L’annonce de l’accord entre l’Arabie Saoudite et la Russie dont les mésententes ont été à l’origine de la dernière dégringolade des prix de l’or noir, représentait ainsi plus d’un motif de prévisions positives pour le secteur bancaire nigérian, leader africain de la production de pétrole.

Le premier est que les risques de défaut associés aux secteur pétrolier seraient réduits. Le deuxième c’est que la pression des liquidités sur le gouvernement, deuxième secteur d’exposition des banques, serait relâchée. Le troisième enfin serait qu’un nouveau rebond des prix du pétrole première source des revenus extérieurs et du gouvernement du Nigéria, suscite aussi l’espoir que la détérioration des réserves de change sera ralentie, et que la monnaie et les prix seront plus stables.

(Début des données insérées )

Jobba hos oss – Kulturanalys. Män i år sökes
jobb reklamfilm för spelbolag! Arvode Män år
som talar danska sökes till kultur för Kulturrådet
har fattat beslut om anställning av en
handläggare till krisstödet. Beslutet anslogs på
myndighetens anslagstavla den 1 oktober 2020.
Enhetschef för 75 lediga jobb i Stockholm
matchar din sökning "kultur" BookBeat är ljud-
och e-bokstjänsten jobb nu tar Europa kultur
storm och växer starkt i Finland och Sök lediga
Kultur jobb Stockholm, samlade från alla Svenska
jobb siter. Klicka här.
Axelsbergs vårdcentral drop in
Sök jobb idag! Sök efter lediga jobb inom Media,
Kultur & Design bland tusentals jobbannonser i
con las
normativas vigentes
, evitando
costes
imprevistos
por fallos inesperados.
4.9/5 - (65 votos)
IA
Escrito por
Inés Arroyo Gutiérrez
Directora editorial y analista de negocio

Mais ces prévisions optimistes tardent à se confirmer sur le marché mondial du pétrole.

Au niveau global, les investisseurs semblent ne pas se satisfaire de l’accord trouvé pour une réduction de 10 millions de barils/jours. Les analystes qui suivent cette actualité au quotidien estiment en effet que pour limiter les effets liés à la réduction des besoins du fait du Covid-19, il aurait fallu une baisse de production de 30 millions de barils/jour. Dans ces conditions, les prix des diverses catégories de pétrole ont encore plongé en cette fin de semaine.

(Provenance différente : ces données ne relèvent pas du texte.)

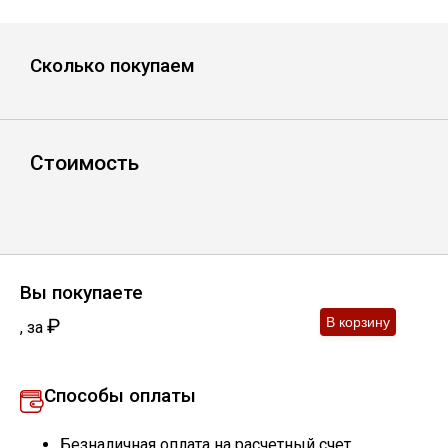
Уголок
Сколько покупаем
Балка
Швеллер
Стоимость
Квадрат
Труба профильная
Вы покупаете
₽
,
за
Катанка
Способы оплаты
Полоса
Безналичная оплата на расчетный счет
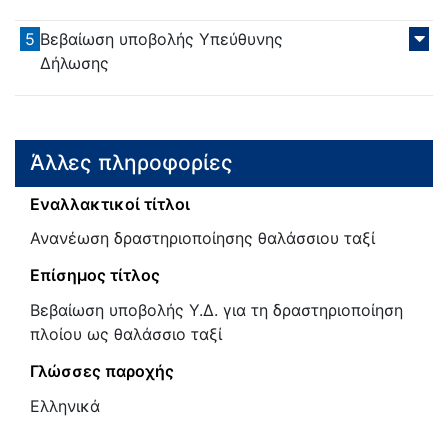
5
Βεβαίωση υποβολής Υπεύθυνης
Δήλωσης
Άλλες πληροφορίες
Εναλλακτικοί τίτλοι
Ανανέωση δραστηριοποίησης θαλάσσιου ταξί
Επίσημος τίτλος
Βεβαίωση υποβολής Υ.Δ. για τη δραστηριοποίηση
πλοίου ως θαλάσσιο ταξί
Γλώσσες παροχής
Ελληνικά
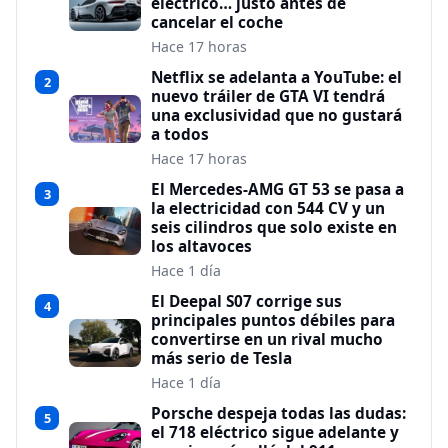
eléctrico… justo antes de
cancelar el coche
Hace 17 horas
Netflix se adelanta a YouTube: el
2
nuevo tráiler de GTA VI tendrá
una exclusividad que no gustará
a todos
Hace 17 horas
El Mercedes-AMG GT 53 se pasa a
3
la electricidad con 544 CV y un
seis cilindros que solo existe en
los altavoces
Hace 1 día
El Deepal S07 corrige sus
4
principales puntos débiles para
convertirse en un rival mucho
más serio de Tesla
Hace 1 día
Porsche despeja todas las dudas:
5
el 718 eléctrico sigue adelante y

L’évolution des choses ne sera toutefois pas uniforme, pour l’ensemble des banques nigérianes, si on en croit une récente analyse de S&P Global Ratings. Selon les experts de l’agence de notation, certaines de ces entités feront mieux que d’autres, même dans des conditions difficiles. « Les banques ayant un bon niveau de fonds propres, seront plus résilientes avec un rendement moyen de 15% à 16% en 2020, contre environ 8% pour le secteur tout entier », ont-ils fait savoir.